→ **WRITTEN TASK**: Without the pictures, write out every entry that follows exactly.

Web document revisions:

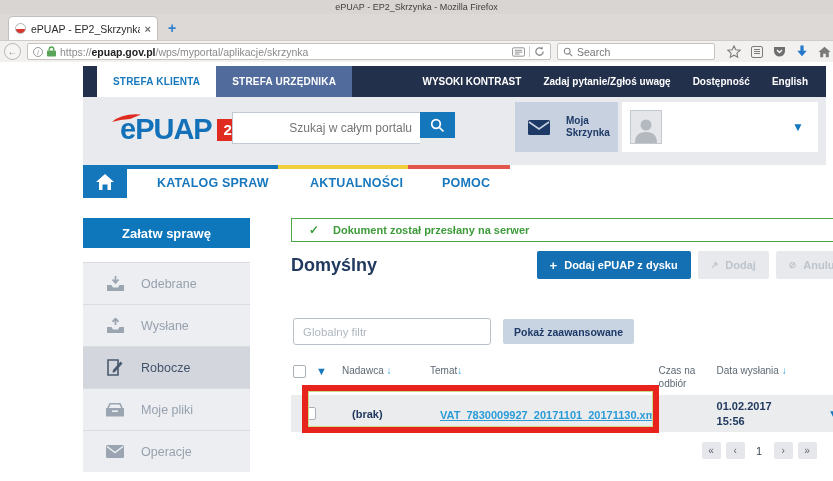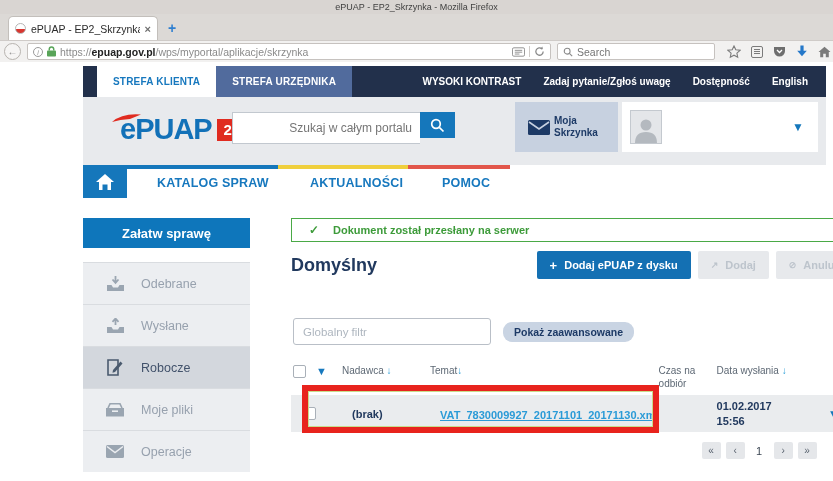--- a/index.html
+++ b/index.html
@@ -49,7 +49,7 @@
   .portal-search { position:absolute; left:149px; top:15px; display:flex; }
   .portal-search input { width:188px; height:32px; border:1px solid #c2c8cf; border-right:none; padding:0 8px; font-size:12px; color:#9aa4ae; font-family:"Liberation Sans",sans-serif; outline:none;text-align:right; }
   .portal-search-btn { width:35px; height:26px; background:#1577bb; display:flex; align-items:center; justify-content:center; }
-  .moja { position:absolute; left:432px; top:5px; width:103px; height:50px; background:#c7d1e0; display:flex; align-items:center; gap:4px; padding-left:13px; }
+  .moja { position:absolute; left:432px; top:5px; width:103px; height:50px; background:#c7d1e0; display:flex; align-items:center; gap:16px; padding-left:13px; }
   .moja-label { font-size:10px; font-weight:bold; color:#1d3a66; line-height:1.25; width:48px; }
   .userbox { position:absolute; left:539px; top:5px; width:196px; height:50px; background:#fff; display:flex; align-items:center; }
   .avatar { width:32px; height:34px; border:1px solid #c4c9cf; background:#e4e6e9; margin-left:8px; display:flex; align-items:flex-end; justify-content:center; overflow:hidden; }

→ **ANSWER TO THE PROBLEM**:
--- a/index.html
+++ b/index.html
@@ -49,7 +49,7 @@
   .portal-search { position:absolute; left:149px; top:15px; display:flex; }
   .portal-search input { width:188px; height:32px; border:1px solid #c2c8cf; border-right:none; padding:0 8px; font-size:12px; color:#9aa4ae; font-family:"Liberation Sans",sans-serif; outline:none;text-align:right; }
   .portal-search-btn { width:35px; height:26px; background:#1577bb; display:flex; align-items:center; justify-content:center; }
-  .moja { position:absolute; left:432px; top:5px; width:103px; height:50px; background:#c7d1e0; display:flex; align-items:center; gap:4px; padding-left:13px; }
+  .moja { position:absolute; left:432px; top:5px; width:103px; height:50px; background:#c7d1e0; display:flex; align-items:center; gap:16px; padding-left:13px; }
   .moja-label { font-size:10px; font-weight:bold; color:#1d3a66; line-height:1.25; width:48px; }
   .userbox { position:absolute; left:539px; top:5px; width:196px; height:50px; background:#fff; display:flex; align-items:center; }
   .avatar { width:32px; height:34px; border:1px solid #c4c9cf; background:#e4e6e9; margin-left:8px; display:flex; align-items:flex-end; justify-content:center; overflow:hidden; }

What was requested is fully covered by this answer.